麒麟琳記〜敏腕Pの日々のつぶやき改題

還暦手前の身の回りのこまごま。
スポーツや映画演劇など。

ひゃくはち(前編)

2008年09月01日 | 鑑賞
爽やかな映画ではあった。
「であった」ではなく、クッツキの「は」が付いているのが味噌だ。

               

                       【文中敬称略】

 タイトルにもあるように映画『ひゃくはち』のお話しです。

 『(前略)基本的に多くの野球映画は、このように悪く言えば“ありきたり”の展開が持ち味になるのだが、そこに突如、現れたのが“お約束”をいちいちハズしまくる、この「ひゃくはち」だ』(斉藤博昭/映画ライター)
 パンフレットに寄せられた文章の抜粋だが、それほどお約束をハズしまくってはいない、と僕は思った。
 ちなみに“お約束”は『主人公の痛快な活躍、ダメダメ選手による信じられない逆転劇(以下略)』などを差すと筆者は書いている。

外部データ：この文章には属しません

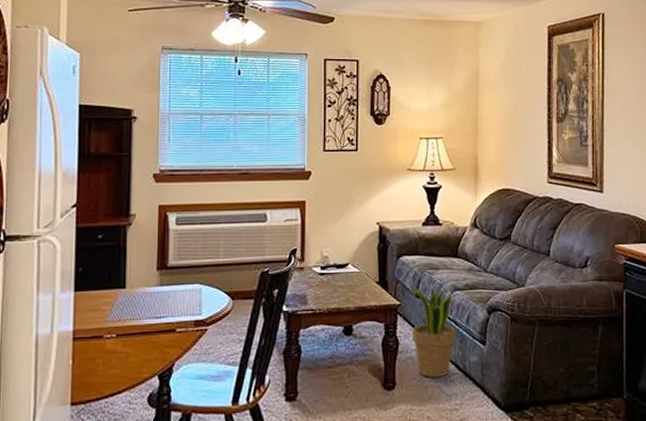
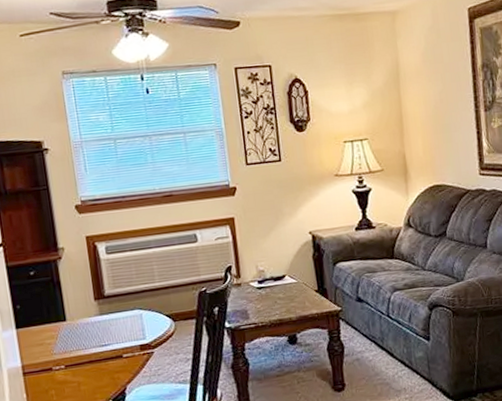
potted plant: present [408,284,459,378] -> none [348,287,400,376]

 なるほど、その手の“お約束な筋書き”ではなかった。

 『高校野球を題材にした熱い青春映画でありながら、ちょっと変化球の目線で描いたところが、本作の魅力だ』(吉村未来/ライター)
 同じくパンフレットの他の文章。“ちょっと”を付けてるのはややコズルイけれど的確とも言え、要はベンチ入り出来るか否かの当落線上の「補欠」を主人公に展開するストーリーは、なるほど変化球的な運びである。

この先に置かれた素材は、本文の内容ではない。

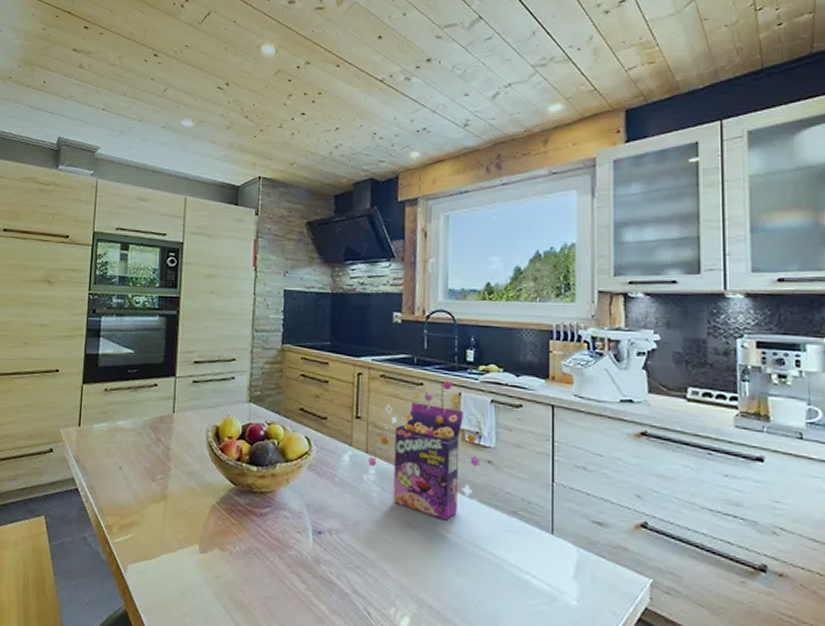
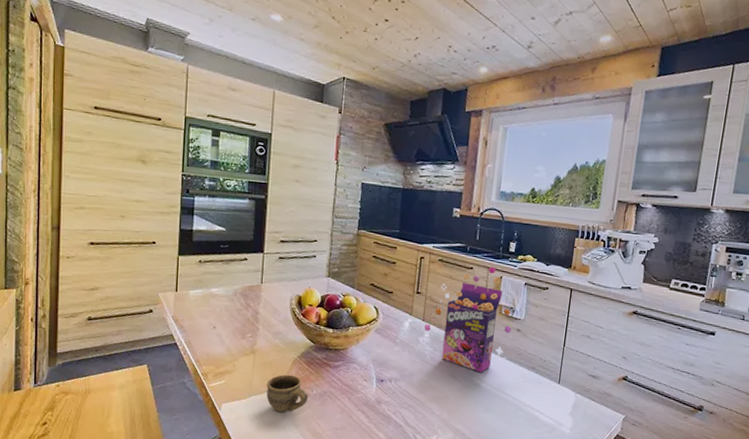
cup: none [180,525,230,576] -> present [266,374,308,413]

 で、その二人の補欠の、特に雅人を演じた斎藤嘉樹がバツグンに良くて、それがこの映画の爽やかさを確固たるモノにしている。

 ただ脚本と監督(あと編集も)を担った森義隆のホンが、残念ながら甘く、思春期特有の妄想や、監督とスカウトの癒着、実は清廉ではない野球部員たちの生活ぶりなどが、言えば伸びのない直球で、作品を膨らますエピソードになりえていなかったのが残念だ。
 そもそもの着想は素敵だし、元高校球児でもある監督が目指した『とにかく野球シーンを徹底的に厳しく演出すること』(パンフレットより)は効を奏し、売り出し中のイケメンがヘナチョコフォームで投げてるのに“すごい選手”って設定でシラケちゃうよーな映画とは一線を画していることは万人が拍手を送ることだろう…。

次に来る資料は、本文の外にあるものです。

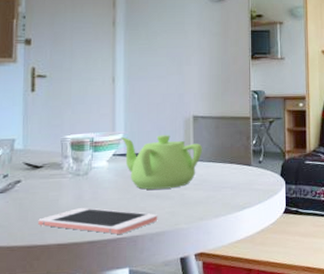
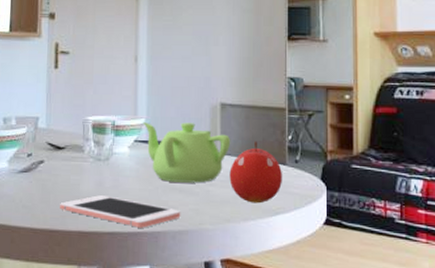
fruit: none [202,147,248,202] -> present [229,141,282,204]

 さて。出演者も若いけれど、監督も何と29歳の若さだと言う。しかもこれが初監督。ならば、タイトルの「ひゃくはち」を語るシーンが、思いっ切り説明になっちゃってるあたりも致し方ないというところか。
 
 フィルムに刻まれた“熱さ”そのまま、迸る才能に期待できる「映画監督」が日本映画界にベンチ入りしたのは間違いない

 何故なら、まだまだ書きたいことが沢山あって、明日に続くくらい魅力的な映画でもあったのである。